= Gregory of Kashkar =

Gregory of Kashkar (died c. 611) was the bishop of Kashkar and then from about 596 the metropolitan of Nisibis in the Church of the East. His hagiography treats him as a pivotal figure in the preservation of the church's distinctive theology.

A biography of Gregory, conventionally known as the Life of Gregory, is incorporated into the 10th-century Arabic Chronicle of Seert, which cites the authority of Theodore bar Koni and Elias of Merv. The Life is probably itself an abbreviated translation of a lost Syriac hagiography probably composed in the 660s. Elias of Merv may be the author of the Khuzistan Chronicle, which aligns with the Chronicle of Seert regarding Gregory's life. Babai the Great also wrote a now lost hagiography of Gregory not long after his death. He presents him as an associate of the Zoroastrian convert George of Izla and as a martyr because he died in exile.

Gregory was born in Kashkar and spent his entire life in the Sasanian Empire. He received an early education in the Psalms, before moving on to the school of Seleucia-Ctesiphon and later the school of Nisibis, where he studied under Abraham of Beth Rabban. He founded a school in Arbela at the request of the people of Adiabene, according to the Chronicle of Seert. In his Book of Chastity, Ishoʿdnaḥ describes Gregory at this time as "a teacher and an interpreter". From Arbela he went on to found a school in Kashkar, which attracted 300 students, and then another in a nearby village. For his students, he prescribed a regimen of fasting and prayer. According to the Life, he preached the gospel in Maishan and with his prayers protected Kashkar from the plague. His hagiography stresses his high reputation even among the Zoroastrians. The chief magi of the district are said to have gone to his school to beg him for his prayers during the plague. On account of his reputation for holiness, Patriarch Ishoʿyahb I appointed him bishop of Kashkar.
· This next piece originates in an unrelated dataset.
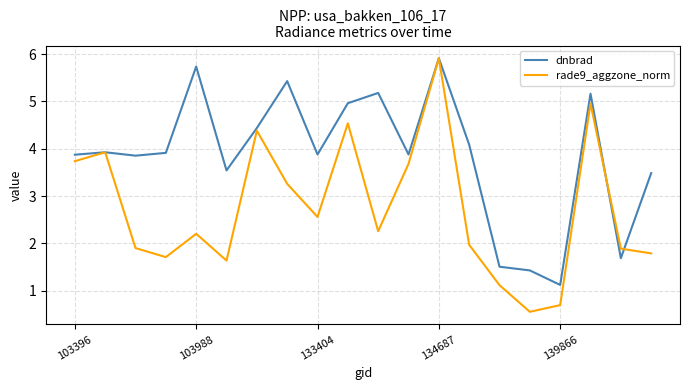

Which series has the widest spread of values?

rade9_aggzone_norm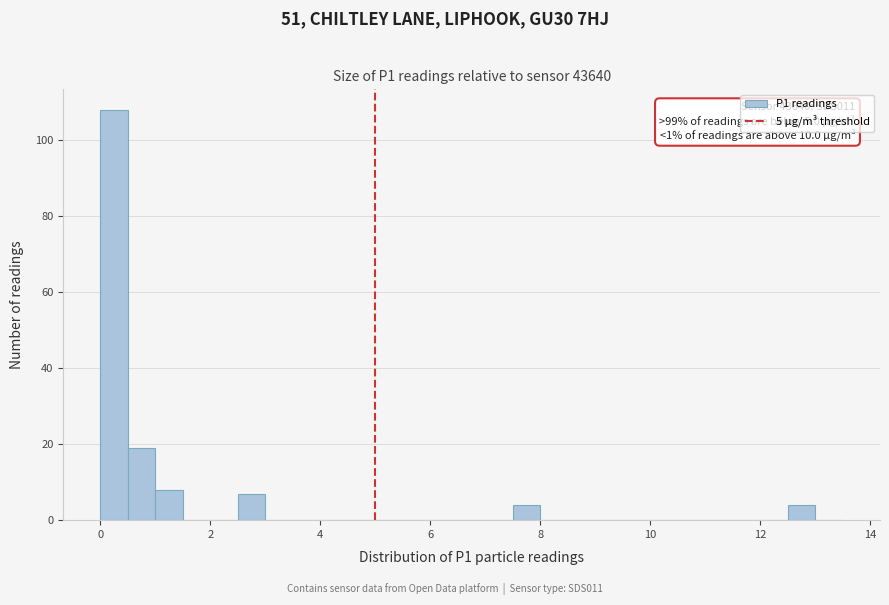

Around what value on the x-axis is the tallest bar? Give the approximate position of its centre, as read against the axis.

0.2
Gregory was promoted to the metropolitanate of Nisibis around 596. He came into conflict with the director of the school, Henana of Adiabene, whose works he condemned as contrary to the exegesis of Theodore of Mopsuestia. According to the Life, he was also the first to publicly denounce Gabriel of Sinjar. Receiving no support from the Patriarch Sabrishoʿ I, Gregory left Nisibis in voluntary exile. He reportedly had with him some 300 followers, while a much smaller party remained with Henana. Among his followers known by name were Ishoʿyahb of Gdala, Ishoʿyahb of Adiabene and Barḥadbshabba ʿArbaya.

For his exile, Gregory and his followers gave away their wealth, keeping only those things that were necessary for the performance of the liturgy. According to the Life, King Khusrau II ordered the exiles into the desert of Niffar. According to the Khuzistan Chronicle, Khusrau had been informed that Gregory was unpopular. The historian Philip Wood agrees that Gregory "experienced a dramatic loss of face" at this time, and regards the hagiographic tradition as mispresenting the popularity of Henana, Sabrishoʿ and what was probably a more moderate faction.

Gregory spent the rest of his life in the desert converting the locals to Christianity. He died around 611.